Cost Free, no additional costs for tools or subscriptions. Can be expensive, costs scale with content volume and number of languages. Starts at $9/mo, but costs scale up as you add more languages.
Translation Quality High control over translation accuracy and cultural relevance. Automatic translations may require manual corrections for nuance. High control, allows for manual adjustments to ensure accuracy.
Speed and Performance No impact on performance, but updates require manual re-translation. Minimal impact on performance, automated processes handle translations. Integrated with Webflow, performance optimized within Webflow's environment.
SEO Friendliness Strong, with proper implementation of hreflang tags for multilingual SEO. Handles SEO considerations including hreflang tags. Supports SEO best practices including automatic sitemap localization.
Flexibility and Customization High, allows for complete customization of translated content and assets. Limited customization options compared to native solutions. High, fully flexible within Webflow with support for custom designs and layouts.
Scalability Low, adding new languages or content requires manual replication. High, easily add languages through the tool’s dashboard. High in terms of adding languages, but updates do not automatically sync across languages.
User Experience Consistent user experience can be maintained with effort. Generally good, but dependent on the quality of the translation tool used. Intuitive user experience, aligns with Webflow’s CMS and Style panel.
Support and Documentation Dependent on general Webflow support and community resources. Generally well-supported with dedicated customer service from tool providers. Officially supported by Webflow with comprehensive documentation.
Compliance and Legal Needs manual compliance with data privacy and accessibility standards. Compliance could be an issue depending on the tool's data handling policies. Adheres to data privacy regulations, meets accessibility standards.

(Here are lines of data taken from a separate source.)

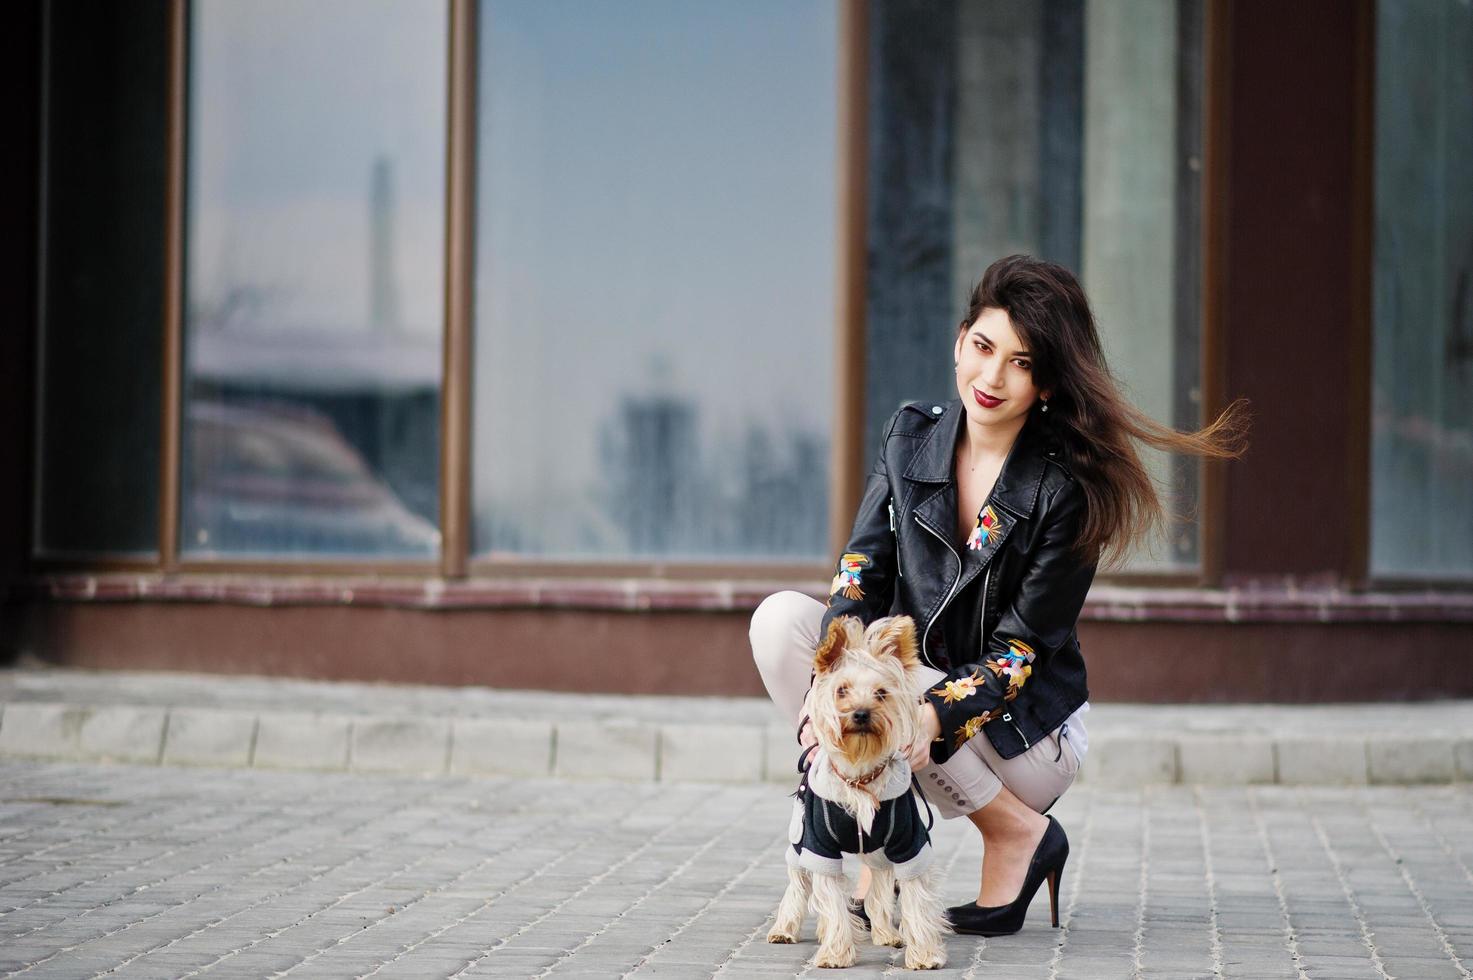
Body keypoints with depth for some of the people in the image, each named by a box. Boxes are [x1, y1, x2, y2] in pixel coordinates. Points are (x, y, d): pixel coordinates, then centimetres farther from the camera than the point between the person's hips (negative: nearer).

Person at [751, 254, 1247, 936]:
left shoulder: (1067, 489, -17)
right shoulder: (912, 436, -2)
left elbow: (1021, 651, -18)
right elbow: (861, 574, -9)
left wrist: (935, 713, -37)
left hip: (1022, 732, -5)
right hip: (914, 678, 5)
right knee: (779, 619, -18)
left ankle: (1019, 834, -10)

Choosing the right one for you

When deciding how to make your Webflow site multilingual, each method has its pros and cons. Your choice will depend on what you need from your website and what resources you have.

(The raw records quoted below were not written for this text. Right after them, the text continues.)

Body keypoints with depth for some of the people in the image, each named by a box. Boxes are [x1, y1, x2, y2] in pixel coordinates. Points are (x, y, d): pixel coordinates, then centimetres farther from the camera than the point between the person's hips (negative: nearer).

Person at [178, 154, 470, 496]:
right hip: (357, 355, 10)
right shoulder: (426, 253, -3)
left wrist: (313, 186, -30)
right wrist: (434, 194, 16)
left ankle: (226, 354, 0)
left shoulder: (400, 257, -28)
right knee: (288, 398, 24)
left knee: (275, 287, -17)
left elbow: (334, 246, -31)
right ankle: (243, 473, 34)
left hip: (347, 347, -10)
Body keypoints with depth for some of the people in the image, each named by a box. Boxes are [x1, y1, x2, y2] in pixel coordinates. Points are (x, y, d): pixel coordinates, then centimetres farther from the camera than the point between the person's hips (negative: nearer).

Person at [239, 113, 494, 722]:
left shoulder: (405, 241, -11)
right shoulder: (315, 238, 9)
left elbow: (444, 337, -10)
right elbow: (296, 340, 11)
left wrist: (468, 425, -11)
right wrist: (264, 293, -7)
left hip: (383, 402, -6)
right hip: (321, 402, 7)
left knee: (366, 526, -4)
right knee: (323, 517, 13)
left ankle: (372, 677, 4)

1. Duplicates and ‘hreflang’ Tags:

Use this if: You have a small website with just a few pages and want tight control over every translation and SEO aspect. This method is great if you don’t mind handling updates yourself and are looking to save money, as it doesn’t require extra fees for services.

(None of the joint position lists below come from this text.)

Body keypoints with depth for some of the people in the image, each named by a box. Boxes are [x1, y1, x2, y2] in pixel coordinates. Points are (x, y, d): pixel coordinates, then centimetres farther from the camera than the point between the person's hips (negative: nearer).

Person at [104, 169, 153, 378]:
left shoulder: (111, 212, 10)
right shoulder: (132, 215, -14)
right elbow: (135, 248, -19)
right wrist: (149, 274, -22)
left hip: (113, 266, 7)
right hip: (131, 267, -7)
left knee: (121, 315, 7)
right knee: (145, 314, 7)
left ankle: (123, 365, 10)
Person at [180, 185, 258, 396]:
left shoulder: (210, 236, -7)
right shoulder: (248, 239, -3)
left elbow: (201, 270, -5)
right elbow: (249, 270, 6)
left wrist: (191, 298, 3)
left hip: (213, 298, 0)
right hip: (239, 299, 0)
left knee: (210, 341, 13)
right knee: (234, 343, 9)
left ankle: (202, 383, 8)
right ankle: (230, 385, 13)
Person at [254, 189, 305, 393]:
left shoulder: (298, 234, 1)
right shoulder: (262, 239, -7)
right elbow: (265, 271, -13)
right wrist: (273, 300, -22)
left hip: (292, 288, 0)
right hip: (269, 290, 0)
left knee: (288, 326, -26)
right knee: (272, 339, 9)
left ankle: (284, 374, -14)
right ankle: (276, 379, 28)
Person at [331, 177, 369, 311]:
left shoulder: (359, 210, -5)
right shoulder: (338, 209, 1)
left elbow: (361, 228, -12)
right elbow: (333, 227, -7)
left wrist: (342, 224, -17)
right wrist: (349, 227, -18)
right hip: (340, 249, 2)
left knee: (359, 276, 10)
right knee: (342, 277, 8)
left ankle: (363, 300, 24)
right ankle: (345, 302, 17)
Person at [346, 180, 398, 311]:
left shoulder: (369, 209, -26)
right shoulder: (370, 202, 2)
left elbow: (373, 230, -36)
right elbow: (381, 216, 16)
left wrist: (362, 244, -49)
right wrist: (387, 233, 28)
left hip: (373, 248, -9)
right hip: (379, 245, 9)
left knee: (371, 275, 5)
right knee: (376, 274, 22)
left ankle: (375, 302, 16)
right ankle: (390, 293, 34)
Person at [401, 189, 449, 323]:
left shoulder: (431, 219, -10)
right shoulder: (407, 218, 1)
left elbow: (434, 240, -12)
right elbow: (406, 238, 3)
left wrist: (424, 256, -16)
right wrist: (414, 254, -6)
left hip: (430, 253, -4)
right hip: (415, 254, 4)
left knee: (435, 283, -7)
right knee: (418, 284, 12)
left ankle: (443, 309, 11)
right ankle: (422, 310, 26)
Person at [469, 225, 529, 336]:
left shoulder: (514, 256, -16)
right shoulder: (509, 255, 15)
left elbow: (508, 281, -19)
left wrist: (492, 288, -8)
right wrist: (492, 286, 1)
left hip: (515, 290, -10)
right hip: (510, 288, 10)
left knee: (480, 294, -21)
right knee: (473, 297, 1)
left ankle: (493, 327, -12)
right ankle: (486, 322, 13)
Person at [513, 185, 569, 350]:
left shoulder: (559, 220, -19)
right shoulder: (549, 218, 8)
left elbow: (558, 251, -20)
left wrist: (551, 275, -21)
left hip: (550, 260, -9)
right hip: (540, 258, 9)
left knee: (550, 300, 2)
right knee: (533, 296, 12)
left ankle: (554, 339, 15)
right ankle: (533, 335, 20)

2. Third-Party Tools (like Weglot or Polyflow):

Use this if: Your website is larger or has content that changes often. These tools make it easy to start and manage many languages, handling everything automatically, including updates and SEO. While convenient, remember that the costs can add up with more content and languages.

3. Native Localization:

Use this if: You want a solution that fits perfectly within Webflow, where you can control a lot of custom settings. It’s perfect if you’re already familiar with using Webflow and need to scale up by adding more languages smoothly. This method works best for non-e-commerce sites and those who prefer everything integrated in one place.

In short, think about what’s most important for your site—whether it’s ease of management, cost, or having detailed control over every part of the process. Matching your specific situation with the right method will help you reach more people around the world in a way that works best for you and your site.